This is a crosspost from Jonathan Dursi, R&D computing at scale. See the original post here.
(Note: This post is adapted from #102 of the Research Computing Teams Newsletter)
If you followed HPC twitter in late 2021 at all, you will have seen a heartfelt thread by a well-known research software developer, one who was a key contributor to the Singularity project among others, lamenting the frankly appalling state of developer productivity in HPC - both in what tools exist, and support for them (and other tools for developers) at academic centres. A lot of people chimed into the discussion, including one of the leading developers of the PetSC project, embedded software developers, some key people at big computing centres, all agreeing that there was a problem, but typically zooming in on one or another particular technical or procedural issue and not coming to any conclusion.

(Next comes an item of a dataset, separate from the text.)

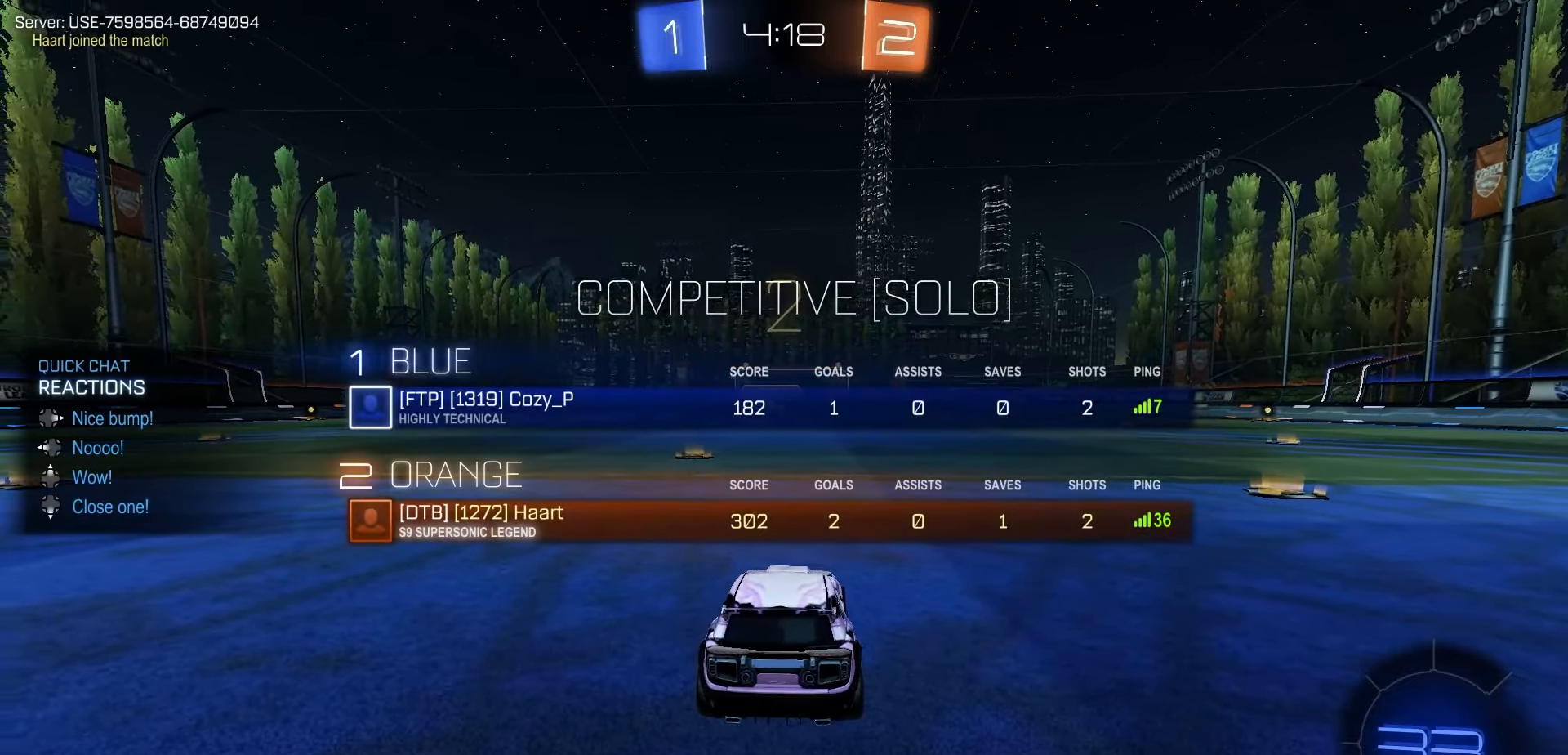
{"dt_ms": 500, "buttons": ["Y", "R1", "R2"], "left_stick": "center", "right_stick": "center", "events": [[33, "Y", "down"], [100, "Y", "up"], [183, "Y", "down"], [250, "Y", "up"], [333, "Y", "down"], [400, "Y", "up"], [483, "Y", "down"]]}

I think the issue is a lot bigger than HPC software development workflows - it comes up in too many contexts to be about specific technical issues of running CI/CD pipelines on fixed infrastructure. The only people to identify the correct underlying issue, in my opinion, were people with experience of both academia and the private sector, such as Brendan Bouffler at AWS:
Too much reliance on “free” labour - postgrads and post docs who, invariably, decide that burning their time being mechanical turks for their “superiors” just sucks, so they come and work for us. And since we pay $$, we’re not gonna waste them on things that software can do.
— Brendan Bouffler☁️ 🏳️🌈 (@boofla) November 20, 2021
The same argument got made by R&D research staff in the private sector. Their time actually has value; as a result, it gets valued.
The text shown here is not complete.